Is force majeure the appropriate cure for Covid-19 disruptions?

Perspectives

Is force majeure the appropriate cure for Covid-19 disruptions?

31 March 2020 | By law firm Squire Patton Boggs | 6 Comments

Force majeure developed in response to limited, local events. The reliefs it offers come at a cost, and will be swamped by the prolonged, global coronavirus pandemic. We’re in a new age and everyone’s affected, so it may be better for builders and owners to roll up their sleeves and just work it out.

Construction projects the world over are feeling the impacts of Covid-19. Work is stopping as governments issue lockdown orders and suspend all non-essential activities, and even where works continue, many construction projects are reporting slowdowns.

Not surprisingly, the floodgates are open and Covid-19 force majeure notices are pouring in.

But the usual forms of relief for force majeure available under contracts and the law—extension of time, avoidance of penalties, termination for convenience and cancellation, or even judicial revision or rescission of contracts—may not enable the recalibration necessary to meet the unique challenges Covid-19 has brought to construction projects.

Contracts typically limit relief for force majeure to an extension of time for performance of non-monetary obligations and/or avoidance of penalties for late performance. Performance is delayed, but not excused, with each party eating its delay costs.

If Covid-19’s impacts continue to prevent performance for a long time, parties to construction contracts experiencing force majeure could face terminations for convenience, with both parties scrambling to settle obligations under partially completed contracts, and to find a way to move forward in a substantially changed market.

30-90 days?

Most construction contracts permit either party to terminate when a force majeure event continues for a substantial period—usually anywhere from 30-90 days of continuous interruption or a higher cumulative number of days (typically 120 and up) for multiple interruptions.

Contractors should receive payment for work completed to date and demobilisation costs, but usually will not recoup lost profits or other costs arising from the force majeure event.

The actual amount a contractor is due in a termination for convenience is ripe for disputes, especially when the termination occurs late in the contract.

Likewise, these provisions may not address additional owner expenses resulting from a contractor’s termination, such as the costs of preserving the works following the termination, assuming subcontracts, or obtaining replacement contractors in a substantially changed market.

Watch out for local law

The impact of local law on force majeure can lead to even more drastic results: if force majeure makes performance impossible, a court or arbitral tribunal may have authority to cancel the contract completely or in part.

Additionally, in many civil law jurisdictions, if only certain parts of performance are made impossible, as an alternative to termination, the owner can demand the performance of those portions of the contract that are still possible.

Some civil codes go even further, and will deem all or part of the contract rescinded and require restoring parties to their pre-contractual positions.

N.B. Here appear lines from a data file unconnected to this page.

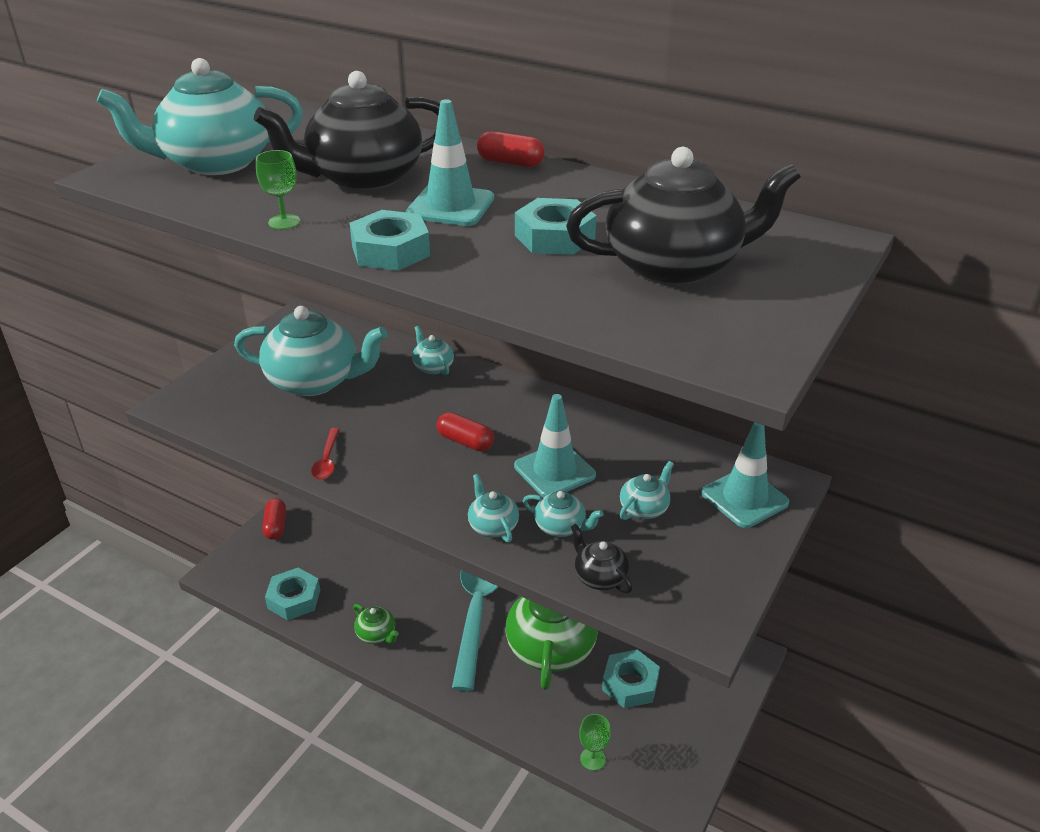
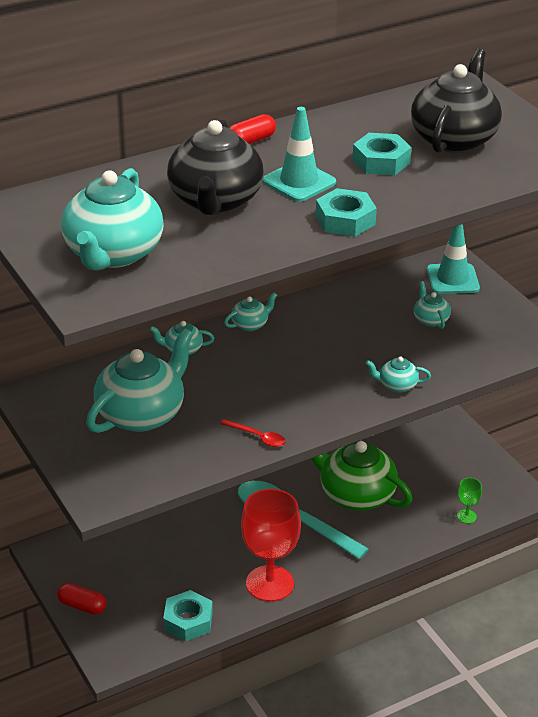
camera: 60 degrees left, 0 degrees up
green goblet [256,150,300,229] -> none
green teapot [353,604,399,644] -> red goblet [241,489,301,602]
red capsule [436,412,494,451] -> none
turquoise traffic cone [514,394,596,497] -> none
turquoise teapot [523,491,603,537] -> turquoise teapot moved to [224,292,277,331]
black teapot [571,524,632,593] -> none
turquoise nut [602,650,660,708] -> none

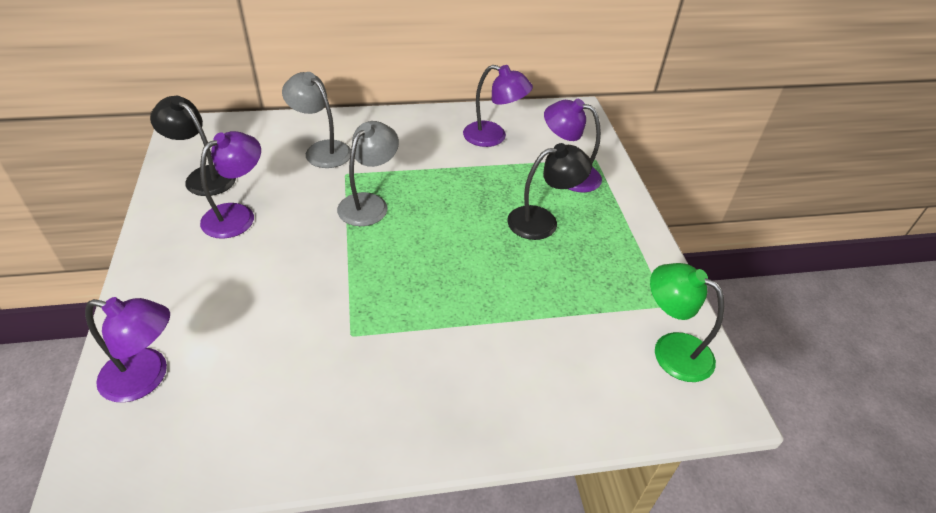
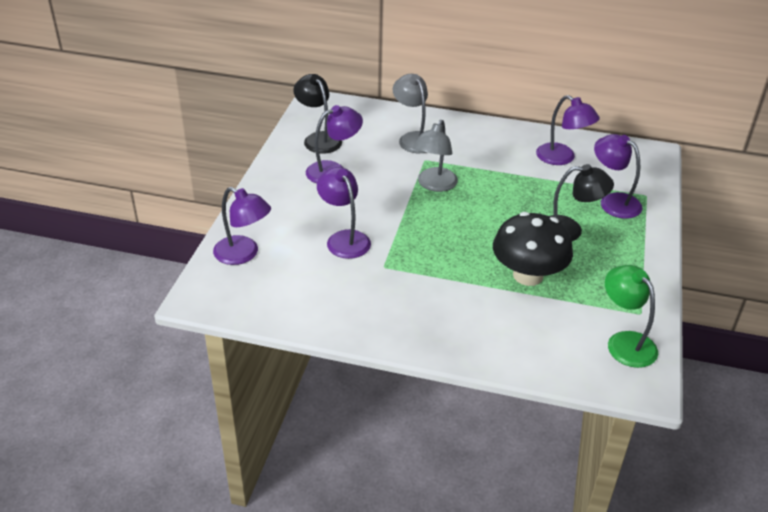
camera: 25 degrees right, 5 degrees down
grey lamp [337,121,399,226] -> grey lamp turned 150 degrees clockwise [414,120,458,192]
none -> purple lamp [317,167,371,259]
none -> black mushroom [493,212,573,286]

These remedies are easy to draft in a statute or contract, but much more complicated to implement on a partially completed construction project.

Here comes the judge

Significantly, in the face of force majeure, contracts can be rewritten by someone other than the parties. Some civil codes allow judicial revision where exceptional events make contract performance so excessively onerous as to threaten exorbitant loss to the performing party.

These are mandatory laws that parties cannot contract around.

Judicial revision of a contract undoes carefully negotiated risk allocation arrangements, often reallocating risks in a way neither party contemplated or would have agreed.

A judge or arbitral tribunal’s rewriting of a contract is going to be problematic on any construction project, but particularly so for public-private partnerships, where contracts have carefully calibrated and interdependent risk allocations that may require regulatory approval to change.

Bigger than a hurricane

Both contracts and the law have developed from force majeure events that are limited in impact—such as a conflict or an unusual weather event that affects only a certain region or sector of the supply chain.

While the risk allocations associated with force majeure are familiar to the construction industry, these are unfamiliar times.

Covid-19 disruptions to performance are going to be different. Covid-19 has already had, and will continue to have, global impact across every sector of the economy of every country, and is likely to affect every level of a construction project.

It is time to take a hard look at contracts and local law and figure out whether the existing risk allocation schemes, rights and remedies adequately meet the current crisis.

Workarounds that might work

Parties may be better served by negotiating short- and long-term changes to their contracts that fit the “new normal,” than by limiting their view to conventional remedies in these unconventional circumstances.

Such adaptations might include: identifying design changes to circumvent limitations on available materials or specialist trades; agreeing suspensions to certain parts of work and acceleration of others; or collaborating on immediate schedule mitigation measures and working together on a full schedule revision as the situation evolves in the coming months.

As heard recently on a project facing these Covid-19 issues: “everybody just needs a win”. Bringing one home in these unprecedented times is likely to require thinking beyond the usual measures.

  • The authors are Meagan Bachman, Jonathan Taunton, Josh Lindsay and Lily Geyer of Squire Patton Boggs.